§ **Problem to work on**:
In the records, each line holding "התרופות" must be reported.

□ □ □ □ □ □ □

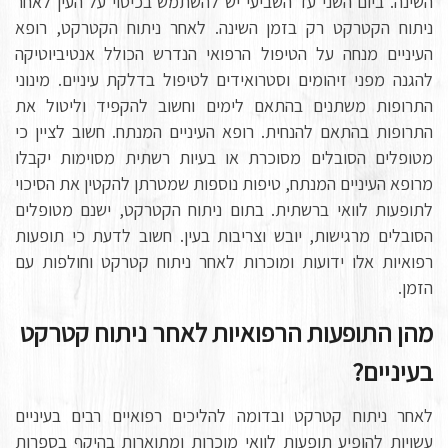
השינה. ביום השני עד השביעי יש להשתמש בכיסוי על העין לאחר
ניתוח הקטרקט רק בזמן השינה. לאחר ניתוח הקטרקט, רופא
העיניים מנחה על הטיפול הרפואי הנדרש הכולל אנטיביוטיקה
להגנה מפני זיהומים וסטרואידים לטיפול בדלקת עיניים. מינוני
התרופות משתנים בהתאם לימים וחשוב להקפיד וליטול את
התרופות בהתאם להנחית. רופא העיניים המנתח. חשוב לציין כי
מטופלים הסובלים מסוכרת או בעיות רשתית מסוימות יקבלו
מרופא העיניים המנתח, טיפות נוספות שמטרתן להקטין את הסיכוי
לתופעות לוואי ברשתית. בתום ניתוח הקטרקט, ישנם מטופלים
הסובלים מרגישות, יובש וצריבות בעין. חשוב לדעת כי תופעות
רפואיות אלו ידועות ומוכרות לאחר ניתוח קטרקט וחולפות עם
הזמן.
מהן התופעות הרפואיות לאחר ניתוח קטרקט
בעיניים?
לאחר ניתוח קטרקט ובדומה להליכים רפואיים רבים בעיניים
עשויות להופיע תופעות לוואי מוכרות ומתוארות בהיקף בספרות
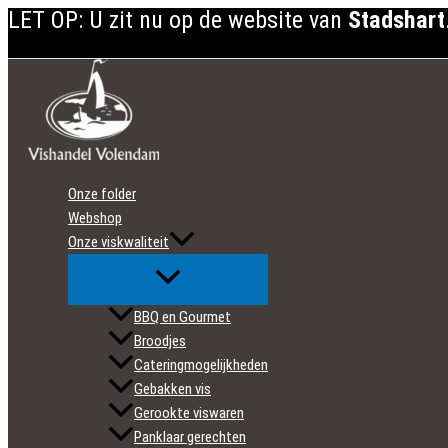
LET OP: U zit nu op de website van
Stadshart
Ga
naar
de
inhoud
Onze folder
Webshop
Onze viskwaliteit
BBQ en Gourmet
Broodjes
Cateringmogelijkheden
Gebakken vis
Gerookte viswaren
Panklaar gerechten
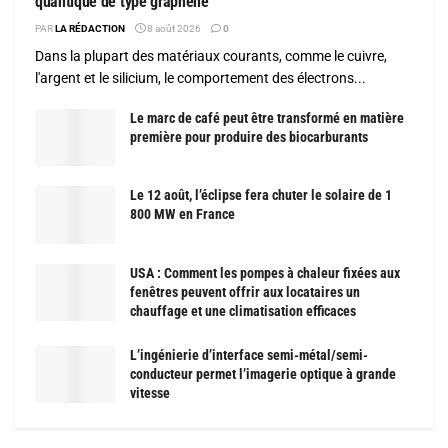
quantique de type graphène
PAR
LA RÉDACTION
8 août 2026
0
Dans la plupart des matériaux courants, comme le cuivre,
l'argent et le silicium, le comportement des électrons...
Le marc de café peut être transformé en matière
première pour produire des biocarburants
Le 12 août, l’éclipse fera chuter le solaire de 1
800 MW en France
USA : Comment les pompes à chaleur fixées aux
fenêtres peuvent offrir aux locataires un
chauffage et une climatisation efficaces
L’ingénierie d’interface semi-métal/semi-
conducteur permet l’imagerie optique à grande
vitesse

□ □ □ □ □ □ □

§ **Problem solution**:
התרופות משתנים בהתאם לימים וחשוב להקפיד וליטול את
התרופות בהתאם להנחית. רופא העיניים המנתח. חשוב לציין כי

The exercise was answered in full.